**What is required**
Print the data exactly, leaving nothing out.

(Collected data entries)
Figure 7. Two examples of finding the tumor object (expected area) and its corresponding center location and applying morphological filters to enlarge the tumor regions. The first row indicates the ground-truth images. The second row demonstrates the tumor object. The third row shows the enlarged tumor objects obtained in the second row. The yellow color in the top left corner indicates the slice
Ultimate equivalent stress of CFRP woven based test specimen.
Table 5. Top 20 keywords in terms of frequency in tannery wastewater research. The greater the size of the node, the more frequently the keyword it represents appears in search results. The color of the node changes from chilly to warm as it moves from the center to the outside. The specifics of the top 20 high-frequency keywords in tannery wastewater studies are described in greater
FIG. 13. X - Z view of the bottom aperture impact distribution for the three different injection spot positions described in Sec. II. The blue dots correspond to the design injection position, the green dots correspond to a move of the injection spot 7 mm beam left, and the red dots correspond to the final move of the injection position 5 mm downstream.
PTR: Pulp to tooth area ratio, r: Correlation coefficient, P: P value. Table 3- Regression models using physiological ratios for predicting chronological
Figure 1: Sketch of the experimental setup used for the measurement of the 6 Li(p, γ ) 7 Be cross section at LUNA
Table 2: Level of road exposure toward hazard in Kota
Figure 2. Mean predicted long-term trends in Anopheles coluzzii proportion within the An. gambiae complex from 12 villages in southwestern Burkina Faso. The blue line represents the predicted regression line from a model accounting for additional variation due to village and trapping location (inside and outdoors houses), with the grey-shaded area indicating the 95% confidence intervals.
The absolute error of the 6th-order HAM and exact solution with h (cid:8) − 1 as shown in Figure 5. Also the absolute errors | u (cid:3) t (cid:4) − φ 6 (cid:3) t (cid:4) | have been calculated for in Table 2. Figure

**Written answer**
Figure 7. Two examples of finding the tumor object (expected area) and its corresponding center location and applying morphological filters to enlarge the tumor regions. The first row indicates the ground-truth images. The second row demonstrates the tumor object. The third row shows the enlarged tumor objects obtained in the second row. The yellow color in the top left corner indicates the slice
Ultimate equivalent stress of CFRP woven based test specimen.
Table 5. Top 20 keywords in terms of frequency in tannery wastewater research. The greater the size of the node, the more frequently the keyword it represents appears in search results. The color of the node changes from chilly to warm as it moves from the center to the outside. The specifics of the top 20 high-frequency keywords in tannery wastewater studies are described in greater
FIG. 13. X - Z view of the bottom aperture impact distribution for the three different injection spot positions described in Sec. II. The blue dots correspond to the design injection position, the green dots correspond to a move of the injection spot 7 mm beam left, and the red dots correspond to the final move of the injection position 5 mm downstream.
PTR: Pulp to tooth area ratio, r: Correlation coefficient, P: P value. Table 3- Regression models using physiological ratios for predicting chronological
Figure 1: Sketch of the experimental setup used for the measurement of the 6 Li(p, γ ) 7 Be cross section at LUNA
Table 2: Level of road exposure toward hazard in Kota
Figure 2. Mean predicted long-term trends in Anopheles coluzzii proportion within the An. gambiae complex from 12 villages in southwestern Burkina Faso. The blue line represents the predicted regression line from a model accounting for additional variation due to village and trapping location (inside and outdoors houses), with the grey-shaded area indicating the 95% confidence intervals.
The absolute error of the 6th-order HAM and exact solution with h (cid:8) − 1 as shown in Figure 5. Also the absolute errors | u (cid:3) t (cid:4) − φ 6 (cid:3) t (cid:4) | have been calculated for in Table 2. Figure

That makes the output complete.